Love should not require me to disappear. I have learnt how I do not want to show up in love and how I do. I deserve a love that meets me where I am, with the same depth, effort, and warmth I offer in return -preferably from someone who’s done at least one round of self-reflection and can locate their own feelings without a map.


I’ll always have love for him — that part hasn’t changed. It’s just different now. It’s softer, quieter, stripped of expectation. It’s the kind of love that hopes he finds peace, even if it’s not beside me. For a while, I thought moving on meant hating him or pretending I didn’t care, but it doesn’t. It just means I stopped chasing or hoping and turned the focus back to me.

He needed the love I gave him. I hope, in some ways, it helped. We had some truly wonderful times together — we laughed, we loved, we travelled, we saw some beautiful places and shared magical moments. Our humour was the same shade of dark, and we aligned on so many things that sometimes it felt like we shared a brain cell (a sarcastic one, obviously). There were moments when we’d say the exact same thing at the exact same time, and I’d think, yep, that’s it — this is connection.

For me, it felt deep, rare, and real. I’m sad it didn’t go the distance, but I’m grateful for the time we had and everything it taught me. Some people come into your life to love you forever, and some just to remind you what it feels like to be seen — even if only for a little while.

I can wish him well and still choose myself. I can miss him and still move forward. I can hold gratitude for what we had without wanting it back. That’s the thing about healing — it doesn’t mean the love disappears, it just stops hurting.

I’m rediscovering the parts of myself that got quiet while I was trying to keep us alive. I’m sleeping better, laughing louder, and taking up all the space I once made small. I'm not angry anymore, I'm not waiting, replaying or rewriting, I have stopped carrying the weight of something that was never mine to carry. I will no longer chase love that does not want to stay. I would be receptive if he reached out, but I don't think thats going to happen now and I'm okay with that.
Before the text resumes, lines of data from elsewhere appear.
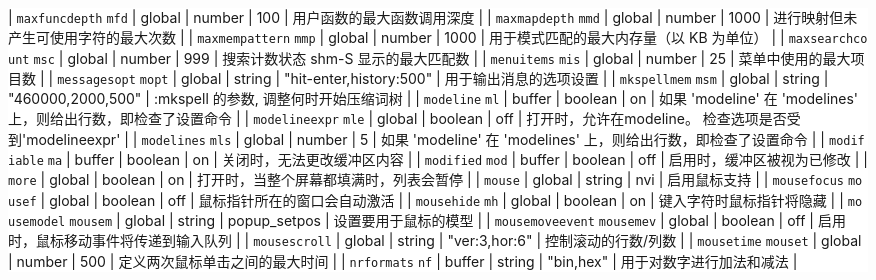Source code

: | `maxfuncdepth` `mfd`                                | global           | number  | 100                                                                                   | 用户函数的最大函数调用深度                                                                                                  |
| `maxmapdepth` `mmd`                                 | global           | number  | 1000                                                                                  | 进行映射但未产生可使用字符的最大次数                                                                                        |
| `maxmempattern` `mmp`                               | global           | number  | 1000                                                                                  | 用于模式匹配的最大内存量（以 KB 为单位）                                                                                    |
| `maxsearchcount` `msc`                              | global           | number  | 999                                                                                   | 搜索计数状态 shm-S 显示的最大匹配数                                                                                         |
| `menuitems` `mis`                                   | global           | number  | 25                                                                                    | 菜单中使用的最大项目数                                                                                                      |
| `messagesopt` `mopt`                                | global           | string  | "hit-enter,history:500"                                                               | 用于输出消息的选项设置                                                                                                      |
| `mkspellmem` `msm`                                  | global           | string  | "460000,2000,500"                                                                     | :mkspell 的参数, 调整何时开始压缩词树                                                                                       |
| `modeline` `ml`                                     | buffer           | boolean | on                                                                                    | 如果 'modeline' 在 'modelines' 上，则给出行数，即检查了设置命令                                                             |
| `modelineexpr` `mle`                                | global           | boolean | off                                                                                   | 打开时，允许在modeline。 检查选项是否受到'modelineexpr'                                                                     |
| `modelines` `mls`                                   | global           | number  | 5                                                                                     | 如果 'modeline' 在 'modelines' 上，则给出行数，即检查了设置命令                                                             |
| `modifiable` `ma`                                   | buffer           | boolean | on                                                                                    | 关闭时，无法更改缓冲区内容                                                                                                  |
| `modified` `mod`                                    | buffer           | boolean | off                                                                                   | 启用时，缓冲区被视为已修改                                                                                                  |
| `more`                                              | global           | boolean | on                                                                                    | 打开时，当整个屏幕都填满时，列表会暂停                                                                                      |
| `mouse`                                             | global           | string  | nvi                                                                                   | 启用鼠标支持                                                                                                                |
| `mousefocus` `mousef`                               | global           | boolean | off                                                                                   | 鼠标指针所在的窗口会自动激活                                                                                                |
| `mousehide` `mh`                                    | global           | boolean | on                                                                                    | 键入字符时鼠标指针将隐藏                                                                                                    |
| `mousemodel` `mousem`                               | global           | string  | popup_setpos                                                                          | 设置要用于鼠标的模型                                                                                                        |
| `mousemoveevent` `mousemev`                         | global           | boolean | off                                                                                   | 启用时，鼠标移动事件将传递到输入队列                                                                                        |
| `mousescroll`                                       | global           | string  | "ver:3,hor:6"                                                                         | 控制滚动的行数/列数                                                                                                         |
| `mousetime` `mouset`                                | global           | number  | 500                                                                                   | 定义两次鼠标单击之间的最大时间                                                                                              |
| `nrformats` `nf`                                    | buffer           | string  | "bin,hex"                                                                             | 用于对数字进行加法和减法                                                                                                    |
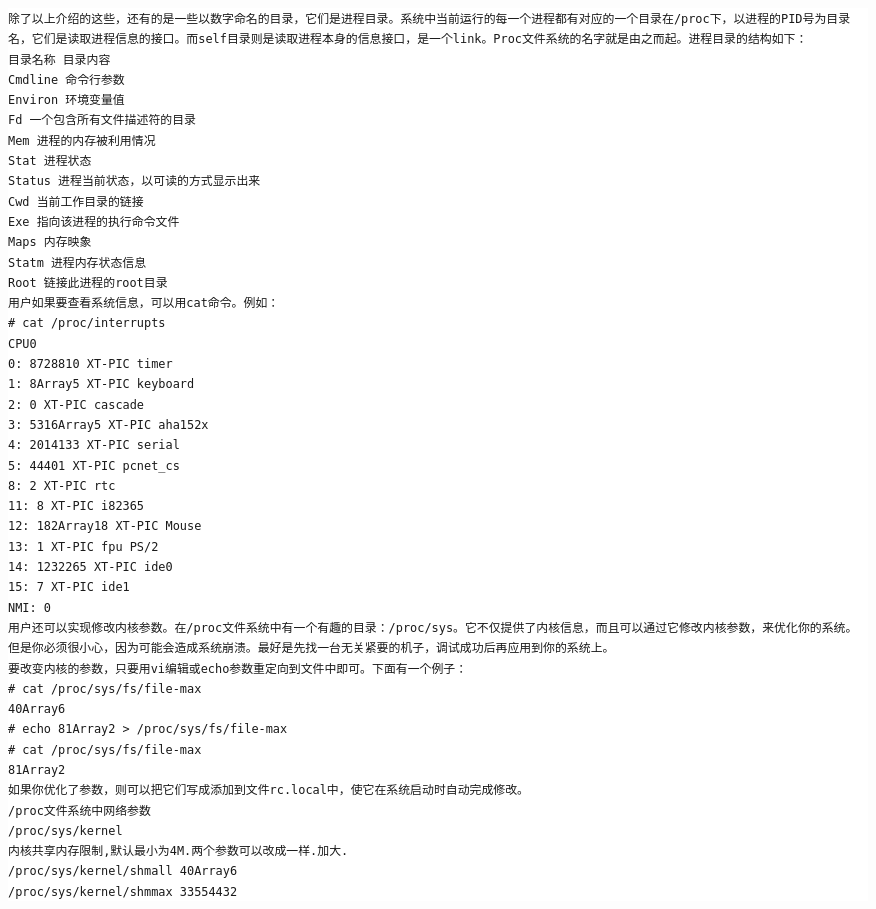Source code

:     除了以上介绍的这些，还有的是一些以数字命名的目录，它们是进程目录。系统中当前运行的每一个进程都有对应的一个目录在/proc下，以进程的PID号为目录名，它们是读取进程信息的接口。而self目录则是读取进程本身的信息接口，是一个link。Proc文件系统的名字就是由之而起。进程目录的结构如下：
    目录名称 目录内容
    Cmdline 命令行参数
    Environ 环境变量值
    Fd 一个包含所有文件描述符的目录
    Mem 进程的内存被利用情况
    Stat 进程状态
    Status 进程当前状态，以可读的方式显示出来
    Cwd 当前工作目录的链接
    Exe 指向该进程的执行命令文件
    Maps 内存映象
    Statm 进程内存状态信息
    Root 链接此进程的root目录
    用户如果要查看系统信息，可以用cat命令。例如：
    # cat /proc/interrupts
    CPU0
    0: 8728810 XT-PIC timer
    1: 8Array5 XT-PIC keyboard
    2: 0 XT-PIC cascade
    3: 5316Array5 XT-PIC aha152x
    4: 2014133 XT-PIC serial
    5: 44401 XT-PIC pcnet_cs
    8: 2 XT-PIC rtc
    11: 8 XT-PIC i82365
    12: 182Array18 XT-PIC Mouse
    13: 1 XT-PIC fpu PS/2
    14: 1232265 XT-PIC ide0
    15: 7 XT-PIC ide1
    NMI: 0
    用户还可以实现修改内核参数。在/proc文件系统中有一个有趣的目录：/proc/sys。它不仅提供了内核信息，而且可以通过它修改内核参数，来优化你的系统。但是你必须很小心，因为可能会造成系统崩溃。最好是先找一台无关紧要的机子，调试成功后再应用到你的系统上。
    要改变内核的参数，只要用vi编辑或echo参数重定向到文件中即可。下面有一个例子：
    # cat /proc/sys/fs/file-max
    40Array6
    # echo 81Array2 > /proc/sys/fs/file-max
    # cat /proc/sys/fs/file-max
    81Array2
    如果你优化了参数，则可以把它们写成添加到文件rc.local中，使它在系统启动时自动完成修改。
    /proc文件系统中网络参数
    /proc/sys/kernel
    内核共享内存限制,默认最小为4M.两个参数可以改成一样.加大.
    /proc/sys/kernel/shmall 40Array6
    /proc/sys/kernel/shmmax 33554432
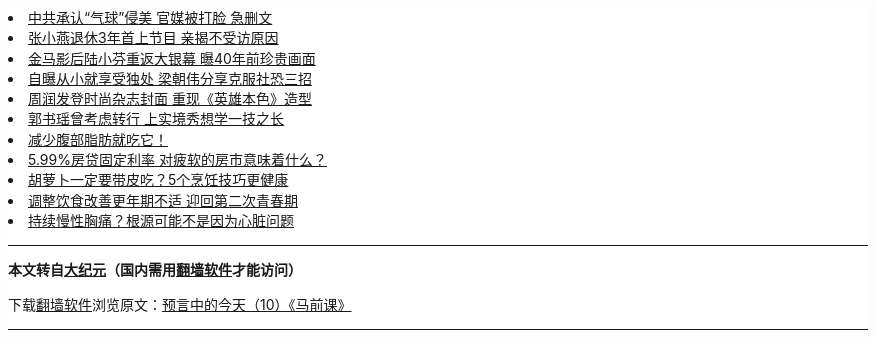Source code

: <li><a href="https://github.com/19920513/djy/blob/master/gb/23/2/3/n13921867.md#1">中共承认“气球”侵美 官媒被打脸 急删文</a></li>
<li><a href="https://github.com/19920513/djy/blob/master/gb/23/2/3/n13921512.md#1">张小燕退休3年首上节目 亲揭不受访原因</a></li>
<li><a href="https://github.com/19920513/djy/blob/master/gb/23/2/4/n13922098.md#1">金马影后陆小芬重返大银幕 曝40年前珍贵画面</a></li>
<li><a href="https://github.com/19920513/djy/blob/master/gb/23/2/2/n13921166.md#1">自曝从小就享受独处 梁朝伟分享克服社恐三招</a></li>
<li><a href="https://github.com/19920513/djy/blob/master/gb/23/2/4/n13922643.md#1">周润发登时尚杂志封面 重现《英雄本色》造型</a></li>
<li><a href="https://github.com/19920513/djy/blob/master/gb/23/2/4/n13922038.md#1">郭书瑶曾考虑转行 上实境秀想学一技之长</a></li>
<li><a href="https://github.com/19920513/djy/blob/master/gb/23/2/3/n13921326.md#1">减少腹部脂肪就吃它！</a></li>
<li><a href="https://github.com/19920513/djy/blob/master/gb/23/2/4/n13922185.md#1">5.99%房贷固定利率 对疲软的房市意味着什么？</a></li>
<li><a href="https://github.com/19920513/djy/blob/master/gb/23/2/3/n13921923.md#1">胡萝卜一定要带皮吃？5个烹饪技巧更健康</a></li>
<li><a href="https://github.com/19920513/djy/blob/master/gb/23/1/27/n13916558.md#1">调整饮食改善更年期不适 迎回第二次青春期</a></li>
<li><a href="https://github.com/19920513/djy/blob/master/gb/23/2/5/n13922810.md#1">持续慢性胸痛？根源可能不是因为心脏问题</a></li>
<hr>

<strong>本文转自<a href="https://www.epochtimes.com">大纪元</a>（国内需用<a href="https://github.com/19920513/www/blob/master/README.md#8">翻墙软件</a>才能访问）</strong><p>下载<a href="https://github.com/19920513/www/blob/master/README.md#8">翻墙软件</a>浏览原文：<a href="https://www.epochtimes.com/gb/16/3/14/n4661824.htm">预言中的今天（10）《马前课》</a></p><hr>
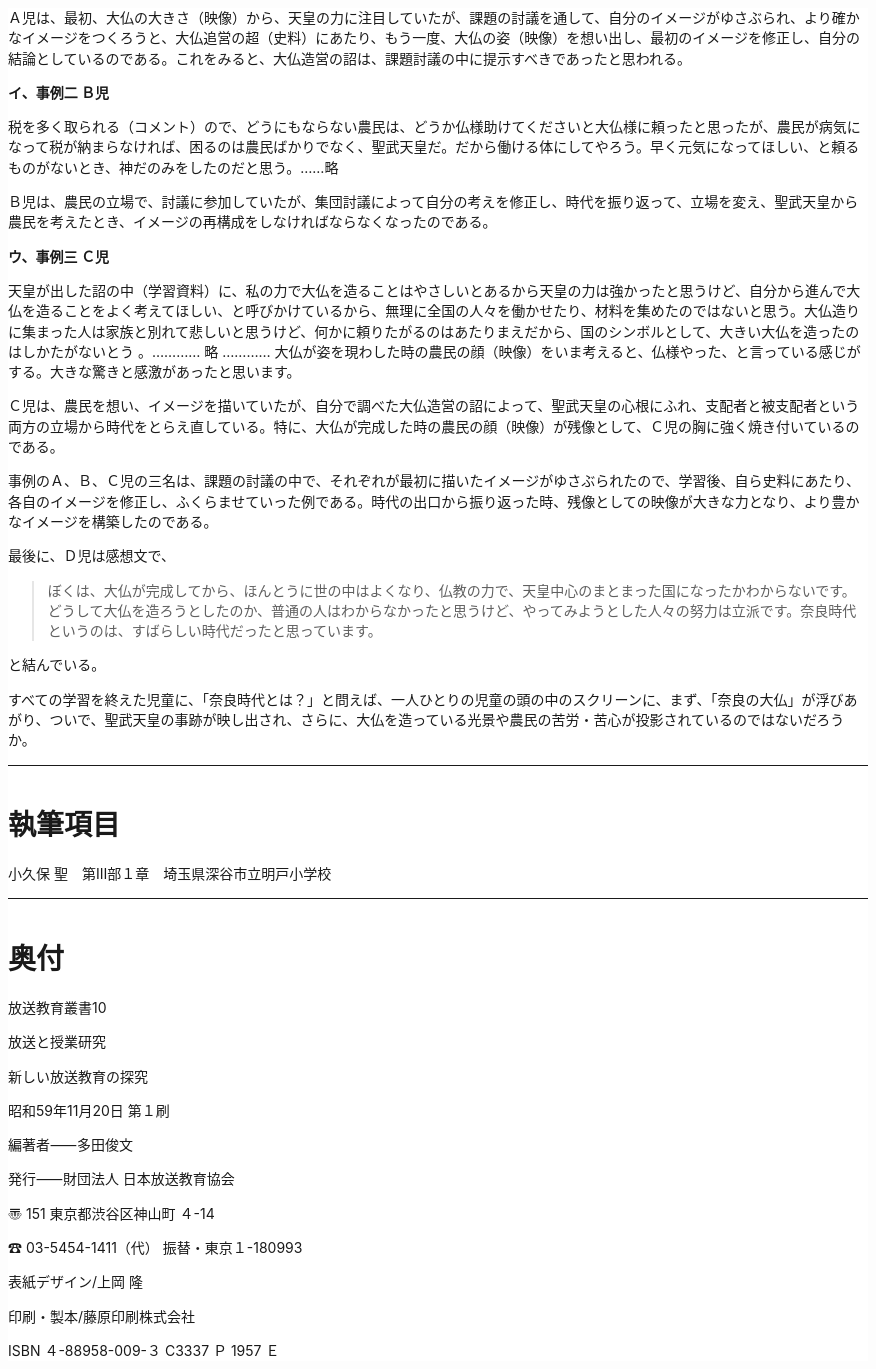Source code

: Ａ児は、最初、大仏の大きさ（映像）から、天皇の力に注目していたが、課題の討議を通して、自分のイメージがゆさぶられ、より確かなイメージをつくろうと、大仏追営の超（史料）にあたり、もう一度、大仏の姿（映像）を想い出し、最初のイメージを修正し、自分の結論としているのである。これをみると、大仏造営の詔は、課題討議の中に提示すべきであったと思われる。

**イ、事例二 Ｂ児**

税を多く取られる（コメント）ので、どうにもならない農民は、どうか仏様助けてくださいと大仏様に頼ったと思ったが、農民が病気になって税が納まらなければ、困るのは農民ばかりでなく、聖武天皇だ。だから働ける体にしてやろう。早く元気になってほしい、と頼るものがないとき、神だのみをしたのだと思う。……略

Ｂ児は、農民の立場で、討議に参加していたが、集団討議によって自分の考えを修正し、時代を振り返って、立場を変え、聖武天皇から農民を考えたとき、イメージの再構成をしなければならなくなったのである。

**ウ、事例三 Ｃ児**

天皇が出した詔の中（学習資料）に、私の力で大仏を造ることはやさしいとあるから天皇の力は強かったと思うけど、自分から進んで大仏を造ることをよく考えてほしい、と呼びかけているから、無理に全国の人々を働かせたり、材料を集めたのではないと思う。大仏造りに集まった人は家族と別れて悲しいと思うけど、何かに頼りたがるのはあたりまえだから、国のシンボルとして、大きい大仏を造ったのはしかたがないとう 。………… 略 ………… 大仏が姿を現わした時の農民の顔（映像）をいま考えると、仏様やった、と言っている感じがする。大きな驚きと感激があったと思います。

Ｃ児は、農民を想い、イメージを描いていたが、自分で調べた大仏造営の詔によって、聖武天皇の心根にふれ、支配者と被支配者という両方の立場から時代をとらえ直している。特に、大仏が完成した時の農民の顔（映像）が残像として、Ｃ児の胸に強く焼き付いているのである。

事例のＡ、Ｂ、Ｃ児の三名は、課題の討議の中で、それぞれが最初に描いたイメージがゆさぶられたので、学習後、自ら史料にあたり、各自のイメージを修正し、ふくらませていった例である。時代の出口から振り返った時、残像としての映像が大きな力となり、より豊かなイメージを構築したのである。

最後に、Ｄ児は感想文で、

> ぼくは、大仏が完成してから、ほんとうに世の中はよくなり、仏教の力で、天皇中心のまとまった国になったかわからないです。どうして大仏を造ろうとしたのか、普通の人はわからなかったと思うけど、やってみようとした人々の努力は立派です。奈良時代というのは、すばらしい時代だったと思っています。

と結んでいる。

すべての学習を終えた児童に、「奈良時代とは？」と問えば、一人ひとりの児童の頭の中のスクリーンに、まず、「奈良の大仏」が浮びあがり、ついで、聖武天皇の事跡が映し出され、さらに、大仏を造っている光景や農民の苦労・苦心が投影されているのではないだろうか。

<hr class="pagebreak" />

# 執筆項目

小久保 聖　第Ⅲ部１章　埼玉県深谷市立明戸小学校

<hr class="pagebreak" />

# 奥付

放送教育叢書10

放送と授業研究

新しい放送教育の探究

昭和59年11月20日 第１刷

編著者⸺多田俊文

発行⸺財団法人 日本放送教育協会

〠 151 東京都渋谷区神山町 ４-14

☎ 03-5454-1411（代） 振替・東京１-180993

表紙デザイン/上岡 隆

印刷・製本/藤原印刷株式会社

ISBN ４-88958-009-３ C3337 Ｐ 1957 Ｅ
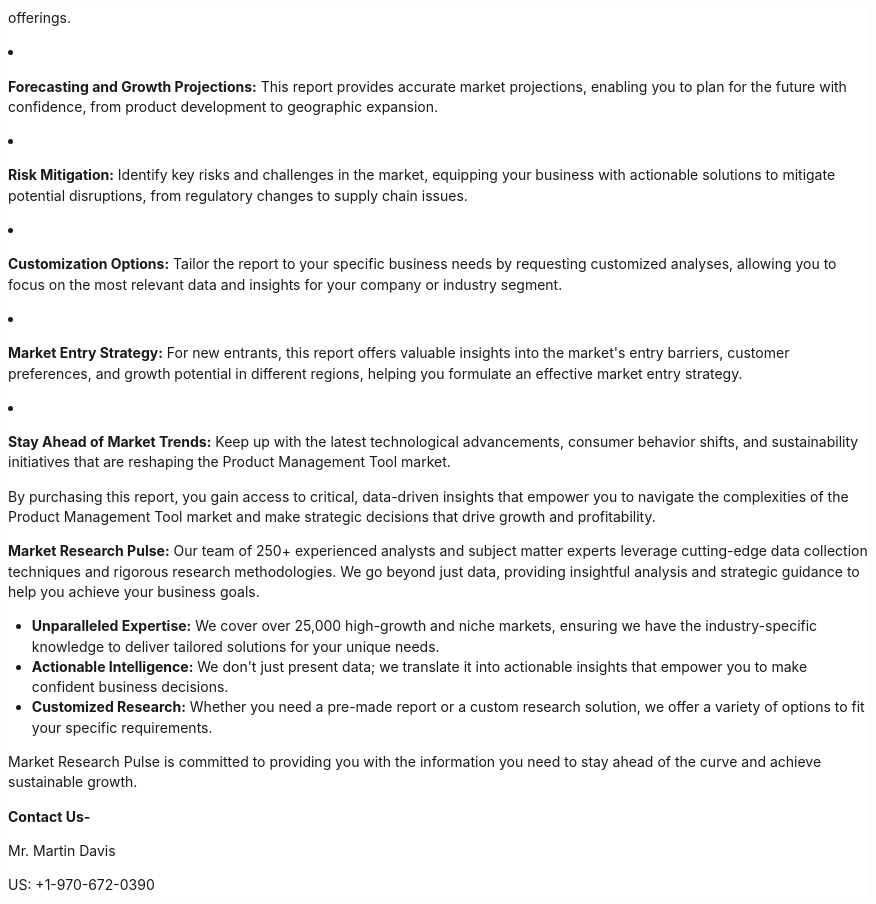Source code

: offerings.</p></li><li><p><strong>Forecasting and Growth Projections:</strong> This report provides accurate market projections, enabling you to plan for the future with confidence, from product development to geographic expansion.</p></li><li><p><strong>Risk Mitigation:</strong> Identify key risks and challenges in the market, equipping your business with actionable solutions to mitigate potential disruptions, from regulatory changes to supply chain issues.</p></li><li><p><strong>Customization Options:</strong> Tailor the report to your specific business needs by requesting customized analyses, allowing you to focus on the most relevant data and insights for your company or industry segment.</p></li><li><p><strong>Market Entry Strategy:</strong> For new entrants, this report offers valuable insights into the market's entry barriers, customer preferences, and growth potential in different regions, helping you formulate an effective market entry strategy.</p></li><li><p><strong>Stay Ahead of Market Trends:</strong> Keep up with the latest technological advancements, consumer behavior shifts, and sustainability initiatives that are reshaping the Product Management Tool market.</p></li></ol><p>By purchasing this report, you gain access to critical, data-driven insights that empower you to navigate the complexities of the Product Management Tool market and make strategic decisions that drive growth and profitability.</p><p><strong>Market Research Pulse:</strong>&nbsp;Our team of 250+ experienced analysts and subject matter experts leverage cutting-edge data collection techniques and rigorous research methodologies. We go beyond just data, providing insightful analysis and strategic guidance to help you achieve your business goals.</p><ul><li><strong>Unparalleled Expertise:</strong>&nbsp;We cover over 25,000 high-growth and niche markets, ensuring we have the industry-specific knowledge to deliver tailored solutions for your unique needs.</li><li><strong>Actionable Intelligence:</strong>&nbsp;We don't just present data; we translate it into actionable insights that empower you to make confident business decisions.</li><li><strong>Customized Research:</strong>&nbsp;Whether you need a pre-made report or a custom research solution, we offer a variety of options to fit your specific requirements.</li></ul><p>Market Research Pulse is committed to providing you with the information you need to stay ahead of the curve and achieve sustainable growth.</p><p><strong>Contact Us-</strong></p><p>Mr. Martin Davis</p><p>US: +1-970-672-0390</p>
This is what letting go looks like, no grand finale, no closure, or dramatic goodbye, just a quiet return to self, but a better, stronger, wiser version. The future is mine now, and for the first time, that doesn’t scare me — it excites me. My career is thriving, and I’m stepping into a new chapter with more confidence than ever. My debts are cleared, there’s a new house waiting to become a home, a new town to explore, flights to book for all the places I’ve promised myself I’d see, travelling alone, new fitness goals, new friends, new experiences. I'm saying a big YES to everything I can (within reason of course) I'm getting new hobbies — kickboxing, for one (because apparently, kicking the shit out of things is like therapy, only cheaper) — and yes to new connections, too. I’m free now to meet someone who matches my energy, my growth, and the kind of love I know I deserve. My life isn’t about rebuilding anymore — it’s about becoming.

If you are going through this, be gentle with yourself. Its grief, and it hurts like hell. But the light will eventually shine through.

Maybe that’s the silver lining in all of this — that losing him brought me back to me.

And honestly? That’s a love story worth writing about.